● **WHAT YOU ARE ASKED TO DO**
Leave the pictures out while you restate every entry below word for word.

"""

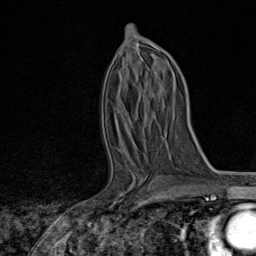
Breast MRI, one axial slice. Position 43 of 80 along the scan axis. Cropped to one breast. Dynamic contrast-enhanced series, time point 2 of 8 at this slice position (early post-contrast). 1.5 T. TE 1.8 ms, TR 4.3 ms. 2 mm slice thickness. 256 × 256 image matrix, field of view 180 × 180 mm. Female patient.
Structures marked on this image (semi-automatically segmented with operator editing):
- enhancing-tissue mask used for the functional tumour volume (all voxels passing the contrast-enhancement thresholds inside the analysis volume; usually the tumour): bounding box [x1, y1, x2, y2] px = [114, 179, 160, 209]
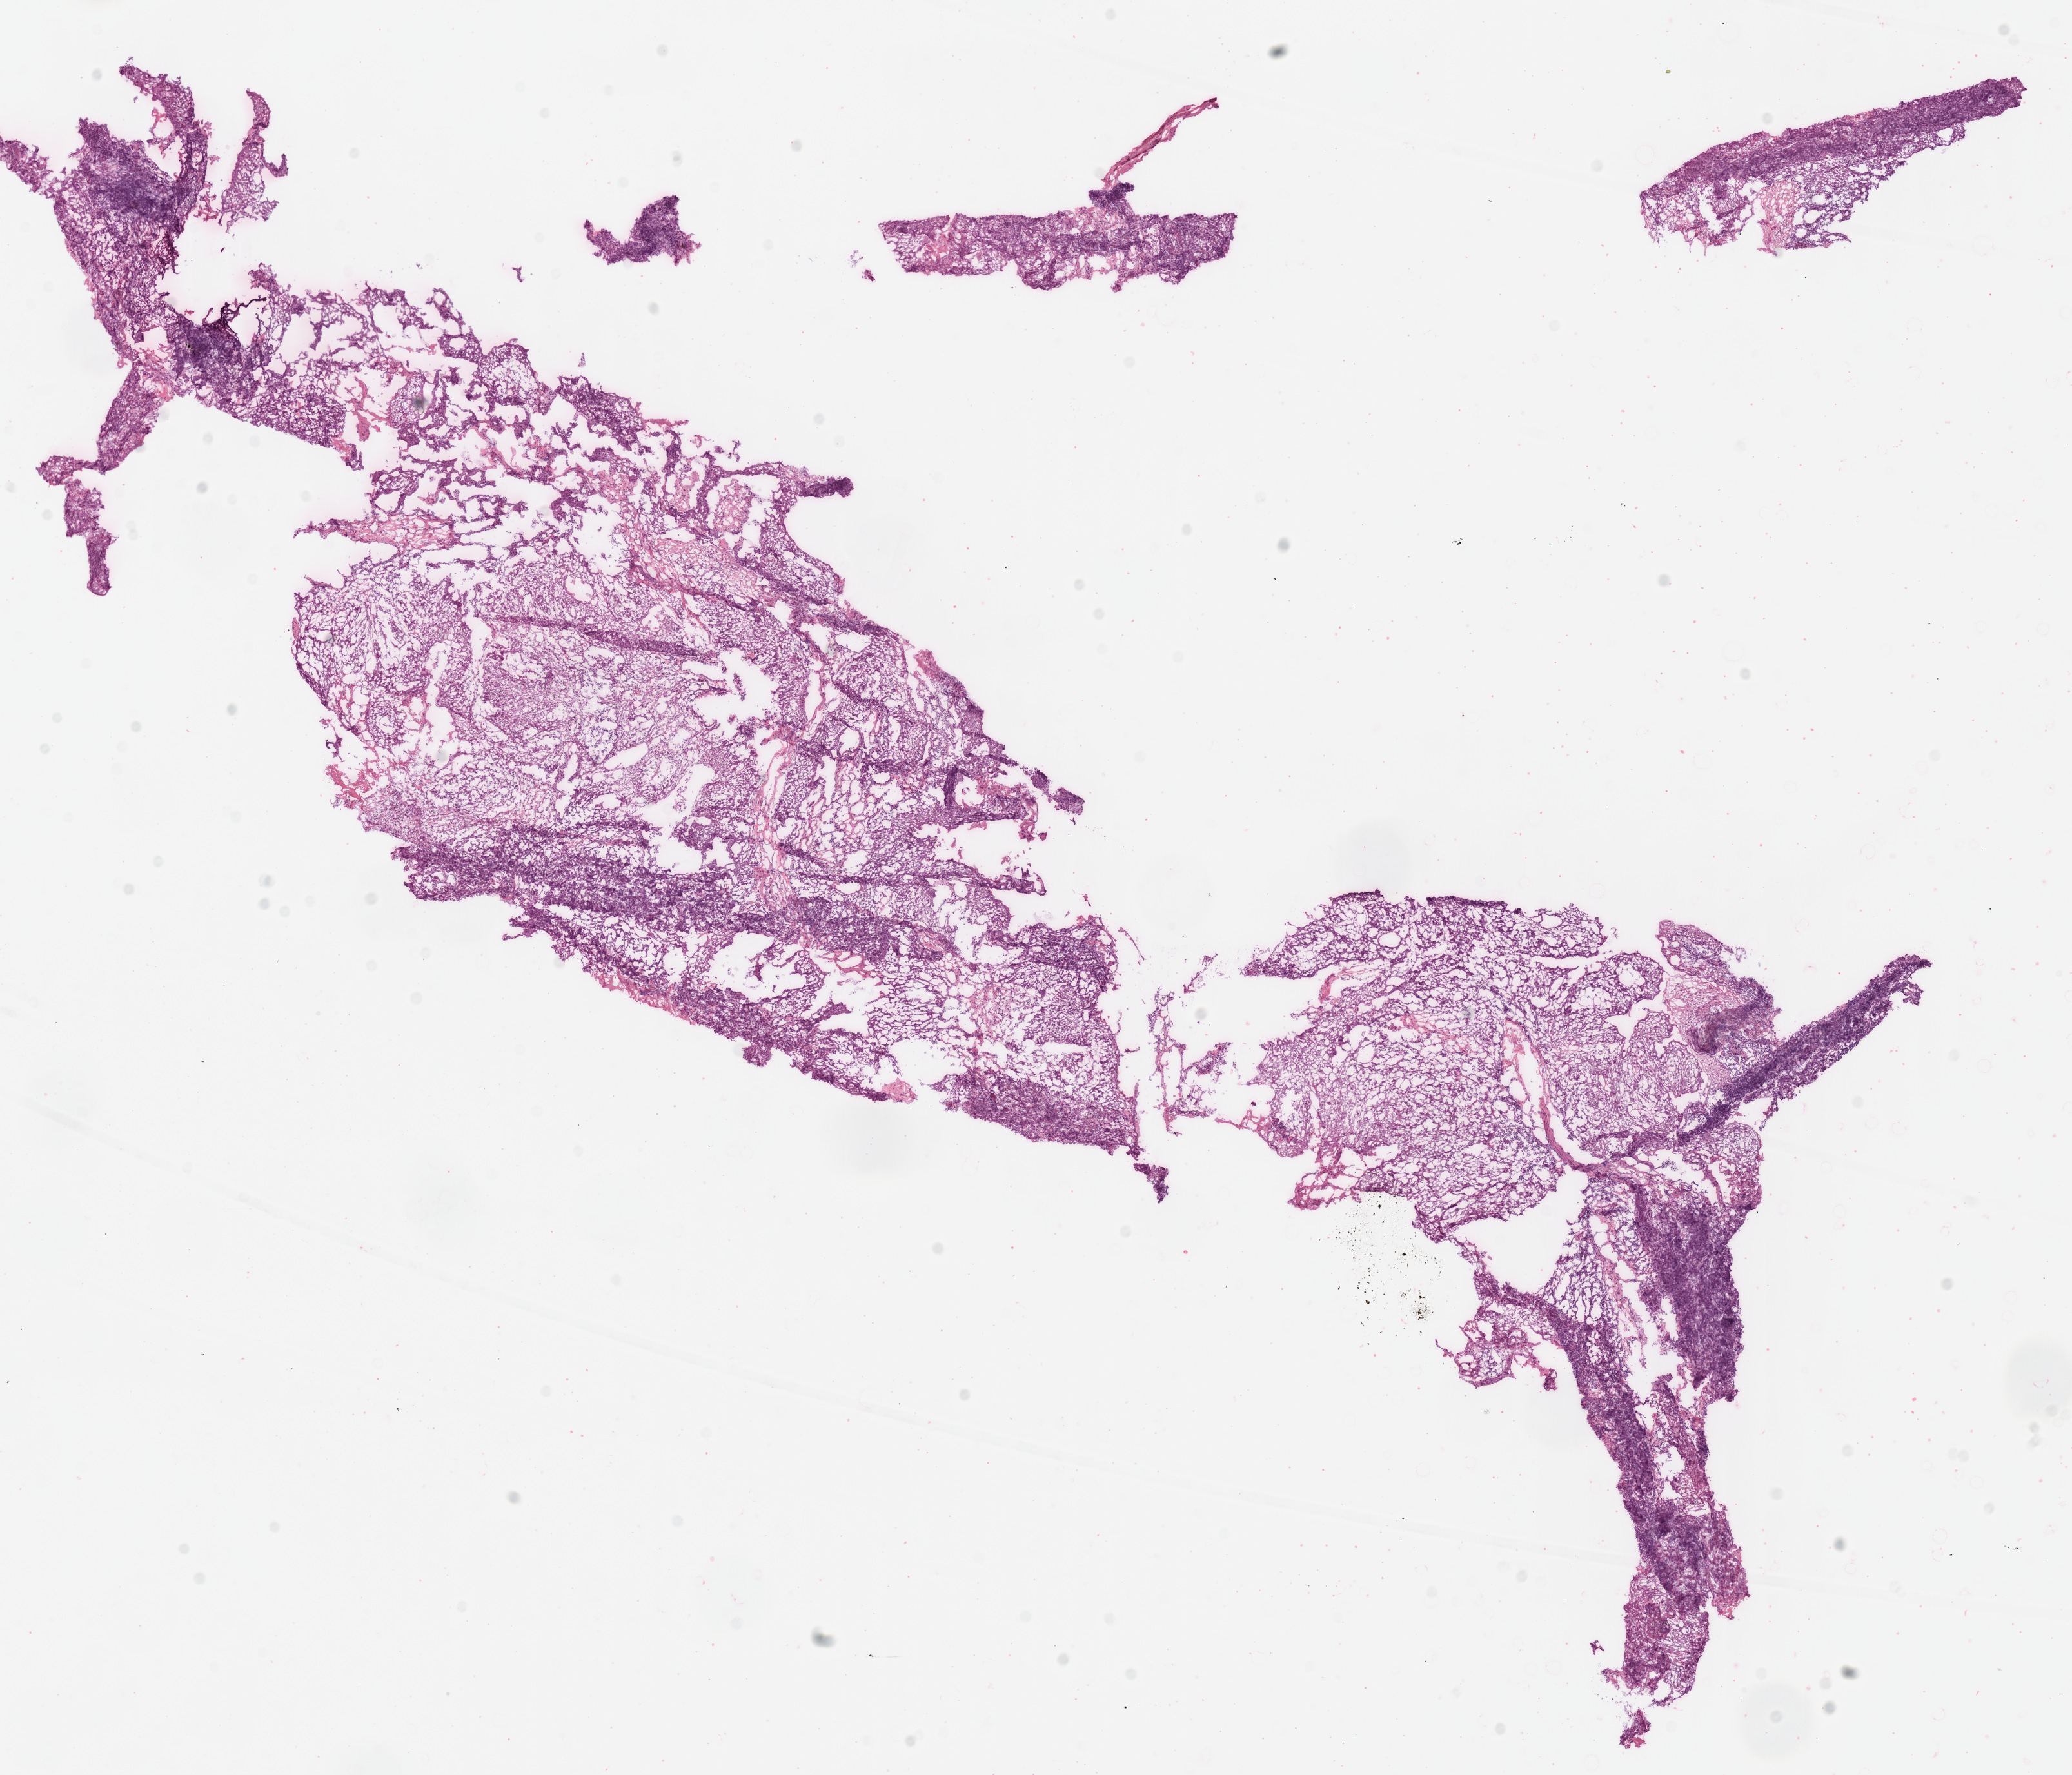
Digitized Hematoxylin and eosin (H&E) stained tissue section (whole slide) — low-resolution overview of the scanned area, about 12.7 x 10.8 mm (acquisition: 40x scan); frozen section from the top of the tissue portion; head and neck, primary tumour sample. Patient: male, age at initial diagnosis 65 years. Histologic grade: G3 (poorly differentiated). Pathologist review of this section (percent, as recorded): tumour cells 100%, tumour nuclei 72%, normal cells 0%, stromal cells 0%, necrosis 0%. Infiltration values recorded for this section: lymphocyte infiltration 15%, monocyte infiltration 2%, neutrophil infiltration 2%.
Diagnosis: Squamous cell carcinoma, NOS (overlapping lesion of lip, oral cavity and pharynx).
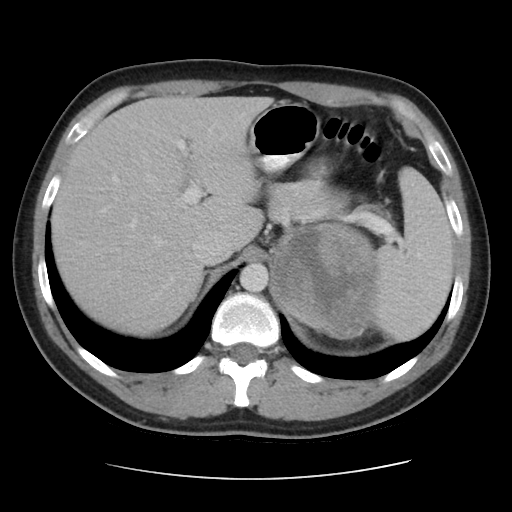
Contrast-enhanced abdominal CT, one axial slice. Slice 33 of 48 in the series (ordered by position). Intravenous contrast given. Soft-tissue window (W 400 / L 40 HU). 5 mm slice thickness. 512 × 512 image matrix, field of view 360 × 360 mm. Male patient, age 32 years. From the clinical record (not read from this slice): diagnosis: adrenocortical carcinoma; tumour side: left adrenal; tumour size at pathology: 14 cm; Ki-67 index: 67 %; stage (as recorded): 3.
Structures marked on this image (semi-automatically segmented with operator editing):
- mass: bounding box (x1, y1, x2, y2) in pixels: (277, 225, 372, 336)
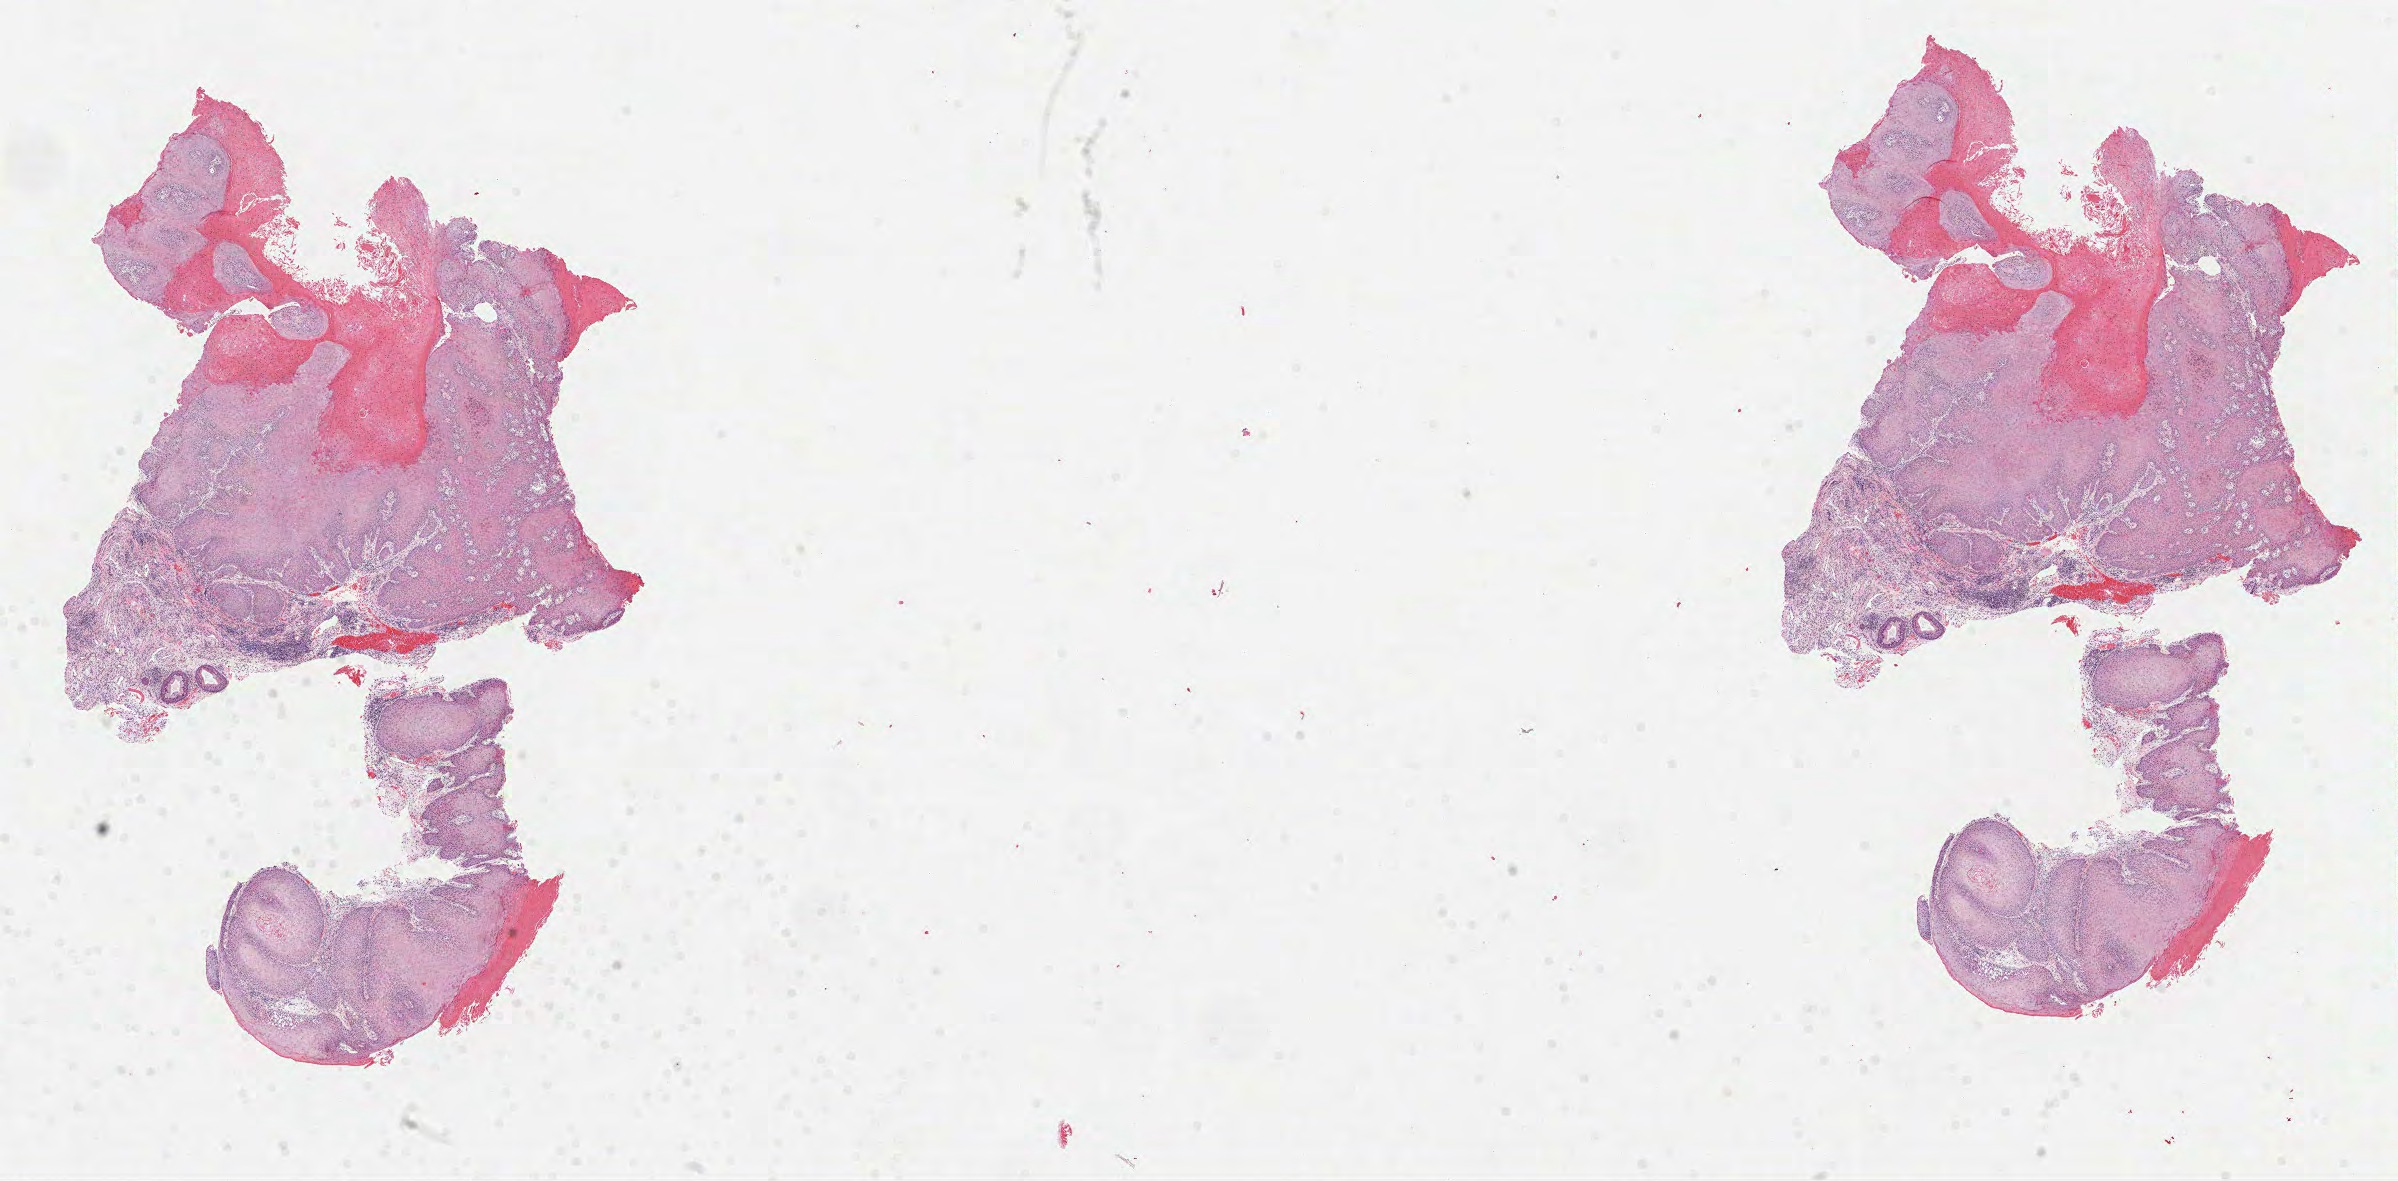
H&E whole-slide image — shown as a low-resolution overview of the whole scanned area (about 19.3 x 9.5 mm, slide scanned at 40x), FFPE section, primary tumour sample from the head and neck. Male, age 58 years at initial diagnosis. Histologic grade: G2 (moderately differentiated).
Histologic diagnosis: Squamous cell carcinoma, NOS (floor of mouth, NOS). AJCC pathologic stage: III (7th edition).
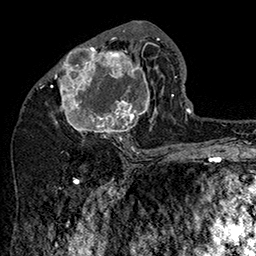
Breast MRI (dynamic contrast-enhanced), one axial slice; slice 76 of 160 in the series (ordered by position); cropped to one breast; dynamic contrast-enhanced series, time point 2 of 7 at this slice position (early post-contrast); 1.5 T; TE 2.8 ms, TR 5.4 ms; 1 mm slice thickness; 256 × 256 image matrix, field of view 180 × 180 mm. Female patient.
Annotated regions visible in this slice (semi-automatic segmentation, software-assisted and operator-edited):
- enhancing-tissue mask used for the functional tumour volume (all voxels passing the contrast-enhancement thresholds inside the analysis volume; usually the tumour): box from (x=48, y=31) to (x=160, y=144) px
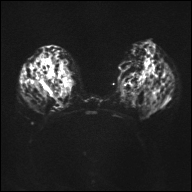
Breast MRI, one axial slice; diffusion-weighted series; image 2 of 4 stored at this slice position (different b-values; order by instance number); 1.5 T; 4 mm slice thickness; 192 × 192 image matrix. Female patient.
Outlined on this slice (outlined manually by an expert reader):
- tumour on diffusion-weighted imaging: bounding box <37,72,61,97> (left, top, right, bottom; pixels)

"""

● **ANSWER**
Breast MRI, one axial slice. Position 43 of 80 along the scan axis. Cropped to one breast. Dynamic contrast-enhanced series, time point 2 of 8 at this slice position (early post-contrast). 1.5 T. TE 1.8 ms, TR 4.3 ms. 2 mm slice thickness. 256 × 256 image matrix, field of view 180 × 180 mm. Female patient.
Structures marked on this image (semi-automatically segmented with operator editing):
- enhancing-tissue mask used for the functional tumour volume (all voxels passing the contrast-enhancement thresholds inside the analysis volume; usually the tumour): bounding box [x1, y1, x2, y2] px = [114, 179, 160, 209]
Digitized Hematoxylin and eosin (H&E) stained tissue section (whole slide) — low-resolution overview of the scanned area, about 12.7 x 10.8 mm (acquisition: 40x scan); frozen section from the top of the tissue portion; head and neck, primary tumour sample. Patient: male, age at initial diagnosis 65 years. Histologic grade: G3 (poorly differentiated). Pathologist review of this section (percent, as recorded): tumour cells 100%, tumour nuclei 72%, normal cells 0%, stromal cells 0%, necrosis 0%. Infiltration values recorded for this section: lymphocyte infiltration 15%, monocyte infiltration 2%, neutrophil infiltration 2%.
Diagnosis: Squamous cell carcinoma, NOS (overlapping lesion of lip, oral cavity and pharynx).
Contrast-enhanced abdominal CT, one axial slice. Slice 33 of 48 in the series (ordered by position). Intravenous contrast given. Soft-tissue window (W 400 / L 40 HU). 5 mm slice thickness. 512 × 512 image matrix, field of view 360 × 360 mm. Male patient, age 32 years. From the clinical record (not read from this slice): diagnosis: adrenocortical carcinoma; tumour side: left adrenal; tumour size at pathology: 14 cm; Ki-67 index: 67 %; stage (as recorded): 3.
Structures marked on this image (semi-automatically segmented with operator editing):
- mass: bounding box (x1, y1, x2, y2) in pixels: (277, 225, 372, 336)
H&E whole-slide image — shown as a low-resolution overview of the whole scanned area (about 19.3 x 9.5 mm, slide scanned at 40x), FFPE section, primary tumour sample from the head and neck. Male, age 58 years at initial diagnosis. Histologic grade: G2 (moderately differentiated).
Histologic diagnosis: Squamous cell carcinoma, NOS (floor of mouth, NOS). AJCC pathologic stage: III (7th edition).
Breast MRI (dynamic contrast-enhanced), one axial slice; slice 76 of 160 in the series (ordered by position); cropped to one breast; dynamic contrast-enhanced series, time point 2 of 7 at this slice position (early post-contrast); 1.5 T; TE 2.8 ms, TR 5.4 ms; 1 mm slice thickness; 256 × 256 image matrix, field of view 180 × 180 mm. Female patient.
Annotated regions visible in this slice (semi-automatic segmentation, software-assisted and operator-edited):
- enhancing-tissue mask used for the functional tumour volume (all voxels passing the contrast-enhancement thresholds inside the analysis volume; usually the tumour): box from (x=48, y=31) to (x=160, y=144) px
Breast MRI, one axial slice; diffusion-weighted series; image 2 of 4 stored at this slice position (different b-values; order by instance number); 1.5 T; 4 mm slice thickness; 192 × 192 image matrix. Female patient.
Outlined on this slice (outlined manually by an expert reader):
- tumour on diffusion-weighted imaging: bounding box <37,72,61,97> (left, top, right, bottom; pixels)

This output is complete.